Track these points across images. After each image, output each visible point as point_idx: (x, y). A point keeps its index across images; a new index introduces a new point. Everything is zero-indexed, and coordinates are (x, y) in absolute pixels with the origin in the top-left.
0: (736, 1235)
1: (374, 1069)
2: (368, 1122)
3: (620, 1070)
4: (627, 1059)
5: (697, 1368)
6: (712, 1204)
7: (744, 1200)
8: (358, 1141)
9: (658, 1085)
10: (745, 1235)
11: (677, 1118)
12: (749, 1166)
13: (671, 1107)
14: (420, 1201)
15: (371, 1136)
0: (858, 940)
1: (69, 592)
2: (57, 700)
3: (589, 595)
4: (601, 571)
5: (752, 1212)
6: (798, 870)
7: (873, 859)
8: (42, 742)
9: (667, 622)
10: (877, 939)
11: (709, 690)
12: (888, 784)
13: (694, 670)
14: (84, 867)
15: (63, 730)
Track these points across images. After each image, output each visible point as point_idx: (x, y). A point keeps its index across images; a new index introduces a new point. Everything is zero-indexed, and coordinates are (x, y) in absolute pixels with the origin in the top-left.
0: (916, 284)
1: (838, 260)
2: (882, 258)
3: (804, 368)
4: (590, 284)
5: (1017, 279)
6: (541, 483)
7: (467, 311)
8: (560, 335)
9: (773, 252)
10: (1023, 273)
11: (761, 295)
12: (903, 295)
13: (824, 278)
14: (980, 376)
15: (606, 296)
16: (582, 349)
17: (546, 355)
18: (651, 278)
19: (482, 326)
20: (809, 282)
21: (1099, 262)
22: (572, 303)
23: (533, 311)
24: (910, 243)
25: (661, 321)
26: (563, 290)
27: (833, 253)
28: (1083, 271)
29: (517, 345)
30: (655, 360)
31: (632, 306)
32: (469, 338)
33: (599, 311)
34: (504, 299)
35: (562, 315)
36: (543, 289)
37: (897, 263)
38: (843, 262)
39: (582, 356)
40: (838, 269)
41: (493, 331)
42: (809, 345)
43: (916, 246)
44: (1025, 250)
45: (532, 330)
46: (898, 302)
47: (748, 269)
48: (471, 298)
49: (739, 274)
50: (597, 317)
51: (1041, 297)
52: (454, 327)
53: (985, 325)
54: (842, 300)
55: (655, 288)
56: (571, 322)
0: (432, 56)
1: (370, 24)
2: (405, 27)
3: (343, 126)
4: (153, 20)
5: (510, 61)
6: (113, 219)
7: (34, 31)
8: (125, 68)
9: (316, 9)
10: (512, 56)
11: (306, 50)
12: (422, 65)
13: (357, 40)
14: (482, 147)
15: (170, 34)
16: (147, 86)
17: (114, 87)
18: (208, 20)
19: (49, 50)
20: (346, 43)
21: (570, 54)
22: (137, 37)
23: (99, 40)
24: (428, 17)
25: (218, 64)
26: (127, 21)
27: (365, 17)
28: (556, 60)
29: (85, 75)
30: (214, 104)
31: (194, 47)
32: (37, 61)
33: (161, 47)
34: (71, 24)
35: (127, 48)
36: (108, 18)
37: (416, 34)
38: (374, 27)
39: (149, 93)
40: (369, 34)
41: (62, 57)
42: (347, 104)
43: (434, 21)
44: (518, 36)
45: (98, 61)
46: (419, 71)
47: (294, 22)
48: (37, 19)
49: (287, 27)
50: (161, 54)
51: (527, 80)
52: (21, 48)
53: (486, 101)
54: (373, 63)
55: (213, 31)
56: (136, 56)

Work item. Return all of the entries above word for word, keeping every line unchanged and in its original order.

Your solution.
Track these points across images. After each image, output each visible point as point_idx: (x, y). A point keeps its index across images; a new index introduces a new point. Everything is zero-indexed, and coordinates are (x, y) in absolute pixels with the origin in the top-left.
0: (736, 1235)
1: (374, 1069)
2: (368, 1122)
3: (620, 1070)
4: (627, 1059)
5: (697, 1368)
6: (712, 1204)
7: (744, 1200)
8: (358, 1141)
9: (658, 1085)
10: (745, 1235)
11: (677, 1118)
12: (749, 1166)
13: (671, 1107)
14: (420, 1201)
15: (371, 1136)
0: (858, 940)
1: (69, 592)
2: (57, 700)
3: (589, 595)
4: (601, 571)
5: (752, 1212)
6: (798, 870)
7: (873, 859)
8: (42, 742)
9: (667, 622)
10: (877, 939)
11: (709, 690)
12: (888, 784)
13: (694, 670)
14: (84, 867)
15: (63, 730)
Track these points across images. After each image, output each visible point as point_idx: (x, y). A point keeps its index across images; a new index introduces a new point. Everything is zero-indexed, and coordinates are (x, y) in absolute pixels with the origin in the top-left.
0: (916, 284)
1: (838, 260)
2: (882, 258)
3: (804, 368)
4: (590, 284)
5: (1017, 279)
6: (541, 483)
7: (467, 311)
8: (560, 335)
9: (773, 252)
10: (1023, 273)
11: (761, 295)
12: (903, 295)
13: (824, 278)
14: (980, 376)
15: (606, 296)
16: (582, 349)
17: (546, 355)
18: (651, 278)
19: (482, 326)
20: (809, 282)
21: (1099, 262)
22: (572, 303)
23: (533, 311)
24: (910, 243)
25: (661, 321)
26: (563, 290)
27: (833, 253)
28: (1083, 271)
29: (517, 345)
30: (655, 360)
31: (632, 306)
32: (469, 338)
33: (599, 311)
34: (504, 299)
35: (562, 315)
36: (543, 289)
37: (897, 263)
38: (843, 262)
39: (582, 356)
40: (838, 269)
41: (493, 331)
42: (809, 345)
43: (916, 246)
44: (1025, 250)
45: (532, 330)
46: (898, 302)
47: (748, 269)
48: (471, 298)
49: (739, 274)
50: (597, 317)
51: (1041, 297)
52: (454, 327)
53: (985, 325)
54: (842, 300)
55: (655, 288)
56: (571, 322)
0: (432, 56)
1: (370, 24)
2: (405, 27)
3: (343, 126)
4: (153, 20)
5: (510, 61)
6: (113, 219)
7: (34, 31)
8: (125, 68)
9: (316, 9)
10: (512, 56)
11: (306, 50)
12: (422, 65)
13: (357, 40)
14: (482, 147)
15: (170, 34)
16: (147, 86)
17: (114, 87)
18: (208, 20)
19: (49, 50)
20: (346, 43)
21: (570, 54)
22: (137, 37)
23: (99, 40)
24: (428, 17)
25: (218, 64)
26: (127, 21)
27: (365, 17)
28: (556, 60)
29: (85, 75)
30: (214, 104)
31: (194, 47)
32: (37, 61)
33: (161, 47)
34: (71, 24)
35: (127, 48)
36: (108, 18)
37: (416, 34)
38: (374, 27)
39: (149, 93)
40: (369, 34)
41: (62, 57)
42: (347, 104)
43: (434, 21)
44: (518, 36)
45: (98, 61)
46: (419, 71)
47: (294, 22)
48: (37, 19)
49: (287, 27)
50: (161, 54)
51: (527, 80)
52: (21, 48)
53: (486, 101)
54: (373, 63)
55: (213, 31)
56: (136, 56)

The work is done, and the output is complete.